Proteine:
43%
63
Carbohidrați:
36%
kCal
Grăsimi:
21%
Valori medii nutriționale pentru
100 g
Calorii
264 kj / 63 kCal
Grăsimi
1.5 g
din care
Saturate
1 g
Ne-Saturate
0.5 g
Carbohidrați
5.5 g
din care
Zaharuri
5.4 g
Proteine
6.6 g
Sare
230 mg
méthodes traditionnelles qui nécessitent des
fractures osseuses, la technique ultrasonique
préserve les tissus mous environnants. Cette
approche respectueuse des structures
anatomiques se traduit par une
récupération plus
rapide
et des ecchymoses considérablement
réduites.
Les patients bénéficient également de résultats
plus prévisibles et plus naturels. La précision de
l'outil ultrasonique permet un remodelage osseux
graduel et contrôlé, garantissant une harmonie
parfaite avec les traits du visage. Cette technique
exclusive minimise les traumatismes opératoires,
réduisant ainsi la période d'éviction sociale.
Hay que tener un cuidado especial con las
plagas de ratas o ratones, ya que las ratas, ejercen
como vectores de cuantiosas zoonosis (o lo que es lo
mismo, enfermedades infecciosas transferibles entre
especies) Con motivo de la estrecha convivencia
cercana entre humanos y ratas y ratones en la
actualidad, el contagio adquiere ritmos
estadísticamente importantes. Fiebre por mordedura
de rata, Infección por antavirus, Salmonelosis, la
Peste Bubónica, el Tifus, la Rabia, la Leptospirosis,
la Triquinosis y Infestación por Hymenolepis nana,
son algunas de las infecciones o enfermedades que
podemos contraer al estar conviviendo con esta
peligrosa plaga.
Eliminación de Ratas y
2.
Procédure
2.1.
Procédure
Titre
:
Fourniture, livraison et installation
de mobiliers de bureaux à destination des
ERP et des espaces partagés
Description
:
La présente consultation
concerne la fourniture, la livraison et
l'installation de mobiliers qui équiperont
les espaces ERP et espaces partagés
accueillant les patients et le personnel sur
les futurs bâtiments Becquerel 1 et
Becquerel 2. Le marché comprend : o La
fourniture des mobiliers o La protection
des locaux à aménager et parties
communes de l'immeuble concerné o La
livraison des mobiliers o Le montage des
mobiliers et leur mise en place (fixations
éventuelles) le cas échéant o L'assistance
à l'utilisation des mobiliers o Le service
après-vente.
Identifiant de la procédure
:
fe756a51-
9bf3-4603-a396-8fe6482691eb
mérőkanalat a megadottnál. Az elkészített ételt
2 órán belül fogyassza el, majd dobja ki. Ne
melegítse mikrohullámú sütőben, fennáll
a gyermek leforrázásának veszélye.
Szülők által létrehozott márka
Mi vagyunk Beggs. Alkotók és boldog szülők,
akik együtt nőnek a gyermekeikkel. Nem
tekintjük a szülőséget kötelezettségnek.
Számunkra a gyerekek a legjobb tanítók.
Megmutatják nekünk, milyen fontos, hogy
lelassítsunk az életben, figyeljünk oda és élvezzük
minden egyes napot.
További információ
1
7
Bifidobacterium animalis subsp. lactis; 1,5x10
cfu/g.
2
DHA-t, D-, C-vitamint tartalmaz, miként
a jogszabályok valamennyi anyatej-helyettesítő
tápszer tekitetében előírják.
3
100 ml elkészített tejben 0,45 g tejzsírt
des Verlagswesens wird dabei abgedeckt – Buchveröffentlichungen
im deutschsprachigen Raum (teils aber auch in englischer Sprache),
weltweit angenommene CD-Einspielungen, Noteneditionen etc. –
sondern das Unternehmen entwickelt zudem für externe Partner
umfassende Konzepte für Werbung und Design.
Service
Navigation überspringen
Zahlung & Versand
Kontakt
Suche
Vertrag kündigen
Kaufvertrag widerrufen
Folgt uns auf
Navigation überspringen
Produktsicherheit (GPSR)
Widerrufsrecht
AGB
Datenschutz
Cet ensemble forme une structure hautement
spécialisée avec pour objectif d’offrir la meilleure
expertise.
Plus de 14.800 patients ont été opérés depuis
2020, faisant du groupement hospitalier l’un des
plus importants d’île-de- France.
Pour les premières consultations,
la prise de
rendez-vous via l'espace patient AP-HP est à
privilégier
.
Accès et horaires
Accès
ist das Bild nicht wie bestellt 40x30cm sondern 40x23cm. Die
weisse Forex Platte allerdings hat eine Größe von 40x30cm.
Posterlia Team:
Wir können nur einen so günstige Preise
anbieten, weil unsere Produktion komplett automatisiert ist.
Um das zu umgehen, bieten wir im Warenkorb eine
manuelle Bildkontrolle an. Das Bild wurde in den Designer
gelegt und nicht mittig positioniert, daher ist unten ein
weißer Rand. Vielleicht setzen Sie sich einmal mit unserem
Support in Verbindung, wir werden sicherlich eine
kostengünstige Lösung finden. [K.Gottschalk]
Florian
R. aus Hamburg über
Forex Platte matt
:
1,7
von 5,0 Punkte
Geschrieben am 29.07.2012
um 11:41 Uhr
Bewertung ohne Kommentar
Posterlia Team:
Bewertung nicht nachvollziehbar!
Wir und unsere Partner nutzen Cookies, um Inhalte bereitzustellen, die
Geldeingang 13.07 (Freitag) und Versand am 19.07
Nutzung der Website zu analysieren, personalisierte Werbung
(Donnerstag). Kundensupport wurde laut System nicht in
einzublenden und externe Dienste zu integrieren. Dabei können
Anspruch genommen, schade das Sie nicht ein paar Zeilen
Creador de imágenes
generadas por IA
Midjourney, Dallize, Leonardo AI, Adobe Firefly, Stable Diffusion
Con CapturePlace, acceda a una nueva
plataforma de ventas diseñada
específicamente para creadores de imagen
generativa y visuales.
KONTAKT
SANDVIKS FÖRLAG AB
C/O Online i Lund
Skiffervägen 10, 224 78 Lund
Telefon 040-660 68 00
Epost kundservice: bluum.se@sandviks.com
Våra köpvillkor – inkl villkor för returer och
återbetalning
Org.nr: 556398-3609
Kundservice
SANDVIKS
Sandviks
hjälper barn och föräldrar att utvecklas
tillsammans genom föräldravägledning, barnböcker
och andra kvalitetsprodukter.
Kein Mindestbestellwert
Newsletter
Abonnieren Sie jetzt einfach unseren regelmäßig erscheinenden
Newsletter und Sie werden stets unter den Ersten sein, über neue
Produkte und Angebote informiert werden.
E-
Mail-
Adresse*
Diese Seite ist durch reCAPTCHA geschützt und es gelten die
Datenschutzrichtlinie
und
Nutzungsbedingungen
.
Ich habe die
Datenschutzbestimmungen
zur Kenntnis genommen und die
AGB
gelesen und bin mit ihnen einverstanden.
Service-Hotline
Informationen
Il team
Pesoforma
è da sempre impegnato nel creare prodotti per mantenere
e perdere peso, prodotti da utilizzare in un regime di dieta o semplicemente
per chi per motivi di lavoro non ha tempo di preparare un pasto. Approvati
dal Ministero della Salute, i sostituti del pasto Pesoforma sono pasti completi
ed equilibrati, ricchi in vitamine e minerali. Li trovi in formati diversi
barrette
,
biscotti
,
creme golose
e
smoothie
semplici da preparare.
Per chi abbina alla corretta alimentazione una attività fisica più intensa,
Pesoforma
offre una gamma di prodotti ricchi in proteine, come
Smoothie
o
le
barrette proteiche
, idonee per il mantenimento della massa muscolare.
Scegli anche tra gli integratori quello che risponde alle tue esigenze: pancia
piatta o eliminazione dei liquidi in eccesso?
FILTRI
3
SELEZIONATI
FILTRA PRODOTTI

**Your assignment**:
The answer must be every line from the records above that contains the word "werden", copied in full.

**Expected output**:
Support in Verbindung, wir werden sicherlich eine
Newsletter und Sie werden stets unter den Ersten sein, über neue
Produkte und Angebote informiert werden.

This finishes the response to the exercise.